### Work order
Count the lines in the items below that contain the string "industria", matching uppercase and lowercase exactly. Reply with the number alone.

### Record excerpts

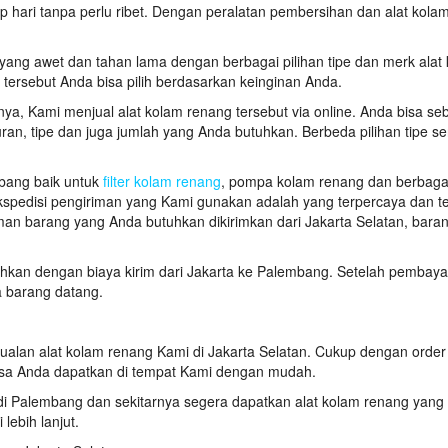
ap hari tanpa perlu ribet. Dengan peralatan pembersihan dan alat kola
yang awet dan tahan lama dengan berbagai pilihan tipe dan merk alat
 tersebut Anda bisa pilih berdasarkan keinginan Anda.
ya, Kami menjual alat kolam renang tersebut via online. Anda bisa se
n, tipe dan juga jumlah yang Anda butuhkan. Berbeda pilihan tipe se
mbang baik untuk
filter kolam renang
, pompa kolam renang dan berbagai
 Ekspedisi pengiriman yang Kami gunakan adalah yang terpercaya dan t
man barang yang Anda butuhkan dikirimkan dari Jakarta Selatan, bara
ahkan dengan biaya kirim dari Jakarta ke Palembang. Setelah pembaya
 barang datang.
njualan alat kolam renang Kami di Jakarta Selatan. Cukup dengan order
isa Anda dapatkan di tempat Kami dengan mudah.
li di Palembang dan sekitarnya segera dapatkan alat kolam renang yan
lebih lanjut.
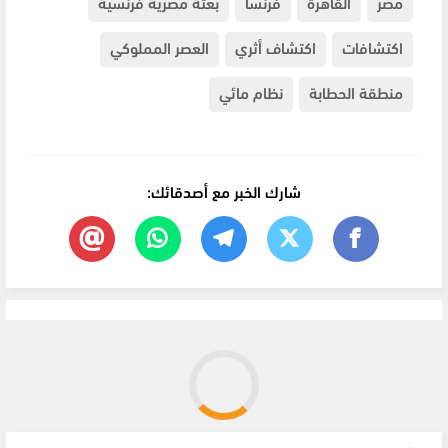
مصر
القاهرة
فرنسا
بعثة مصرية فرنسية
اكتشافات
اكتشاف أثري
العصر المملوكي
منطقة الحطابة
نظام مائي
شارك الخبر مع أصدقائك:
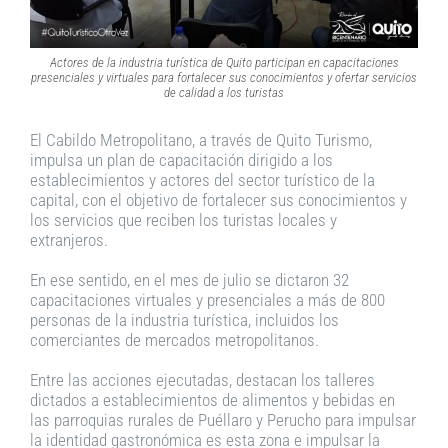
Actores de la industria turística de Quito participan en capacitaciones
presenciales y virtuales para fortalecer sus conocimientos y ofertar servicios
de calidad a los turistas
El Cabildo Metropolitano, a través de Quito Turismo,
impulsa un plan de capacitación dirigido a los
establecimientos y actores del sector turístico de la
capital, con el objetivo de fortalecer sus conocimientos y
los servicios que reciben los turistas locales y
extranjeros.
En ese sentido, en el mes de julio se dictaron 32
capacitaciones virtuales y presenciales a más de 800
personas de la industria turística, incluidos los
comerciantes de mercados metropolitanos.
Entre las acciones ejecutadas, destacan los talleres
dictados a establecimientos de alimentos y bebidas en
las parroquias rurales de Puéllaro y Perucho para impulsar
la identidad gastronómica es esta zona e impulsar la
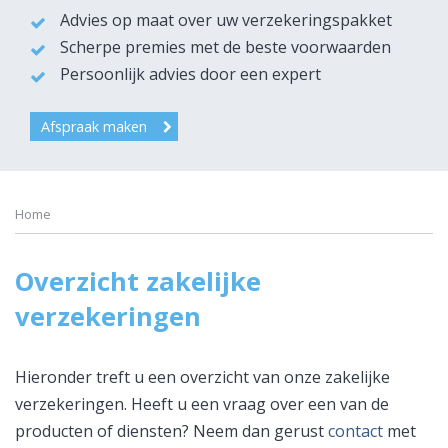
Advies op maat over uw verzekeringspakket
Scherpe premies met de beste voorwaarden
Persoonlijk advies door een expert
Afspraak maken
Home
Overzicht zakelijke
verzekeringen
Hieronder treft u een overzicht van onze zakelijke
verzekeringen. Heeft u een vraag over een van de
producten of diensten? Neem dan gerust
contact
met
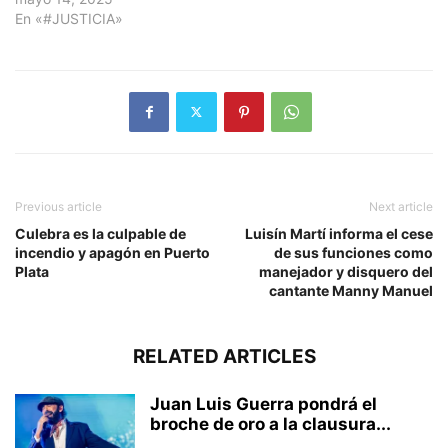
En «#JUSTICIA»
Previous article
Next article
Culebra es la culpable de
Luisín Martí informa el cese
incendio y apagón en Puerto
de sus funciones como
Plata
manejador y disquero del
cantante Manny Manuel
RELATED ARTICLES
Juan Luis Guerra pondrá el
broche de oro a la clausura...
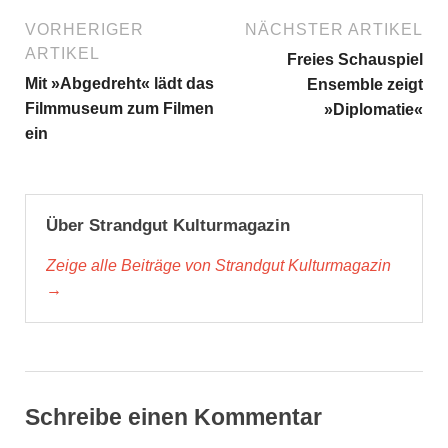
VORHERIGER
NÄCHSTER ARTIKEL
ARTIKEL
Freies Schauspiel
Mit »Abgedreht« lädt das
Ensemble zeigt
Filmmuseum zum Filmen
»Diplomatie«
ein
Über Strandgut Kulturmagazin
Zeige alle Beiträge von Strandgut Kulturmagazin
→
Schreibe einen Kommentar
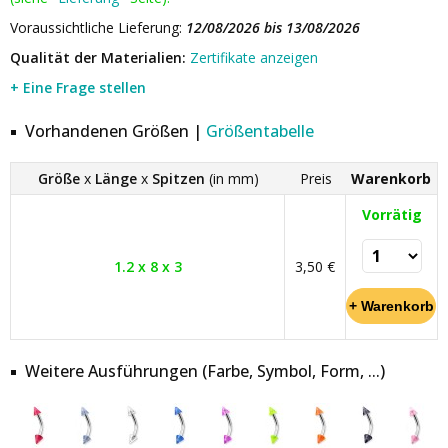
Voraussichtliche Lieferung:
12/08/2026 bis 13/08/2026
Qualität der Materialien:
Zertifikate anzeigen
+ Eine Frage stellen
Vorhandenen Größen |
Größentabelle
Größe
x
Länge
x
Spitzen
(in mm)
Preis
Warenkorb
Vorrätig
1.2 x 8 x 3
3,50 €
Weitere Ausführungen (Farbe, Symbol, Form, ...)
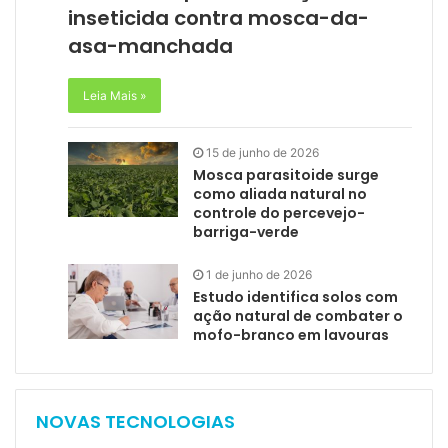
inseticida contra mosca-da-
asa-manchada
Leia Mais »
15 de junho de 2026
Mosca parasitoide surge
como aliada natural no
controle do percevejo-
barriga-verde
1 de junho de 2026
Estudo identifica solos com
ação natural de combater o
mofo-branco em lavouras
NOVAS TECNOLOGIAS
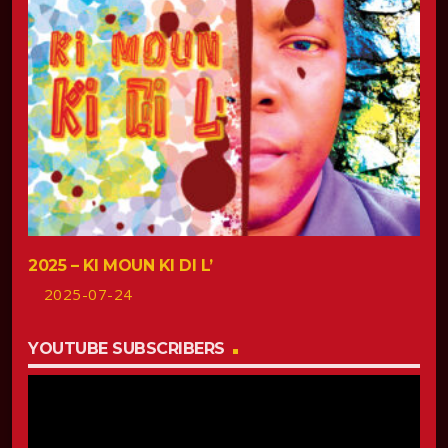
2025 – KI MOUN KI DI L’
2025-07-24
YOUTUBE SUBSCRIBERS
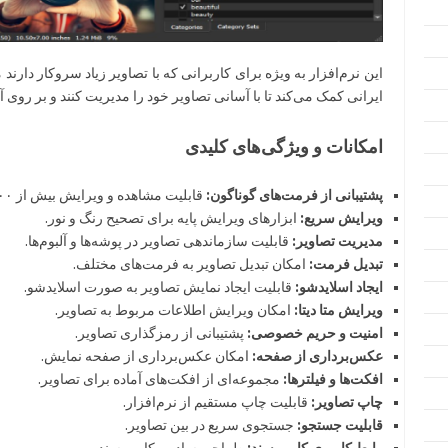
ایرانی کمک می‌کند تا با آسانی تصاویر خود را مدیریت کنند و بر روی آن‌
امکانات و ویژگی‌های کلیدی
پشتیبانی از فرمت‌های گوناگون:
قابلیت مشاهده و ویرایش بیش از ۵۰۰ نوع فرمت عکس.
ویرایش سریع:
ابزارهای ویرایش پایه برای تصحیح رنگ و نور.
مدیریت تصاویر:
قابلیت سازماندهی تصاویر در پوشه‌ها و آلبوم‌ها.
تبدیل فرمت:
امکان تبدیل تصاویر به فرمت‌های مختلف.
ایجاد اسلایدشو:
قابلیت ایجاد نمایش تصاویر به صورت اسلایدشو.
ویرایش متا دیتا:
امکان ویرایش اطلاعات مربوط به تصاویر.
امنیت و حریم خصوصی:
پشتیبانی از رمزگذاری تصاویر.
عکس‌برداری از صفحه:
امکان عکس‌برداری از صفحه نمایش.
افکت‌ها و فیلترها:
مجموعه‌ای از افکت‌های آماده برای تصاویر.
چاپ تصاویر:
قابلیت چاپ مستقیم از نرم‌افزار.
قابلیت جستجو:
جستجوی سریع در بین تصاویر.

### Solution to the exercise
2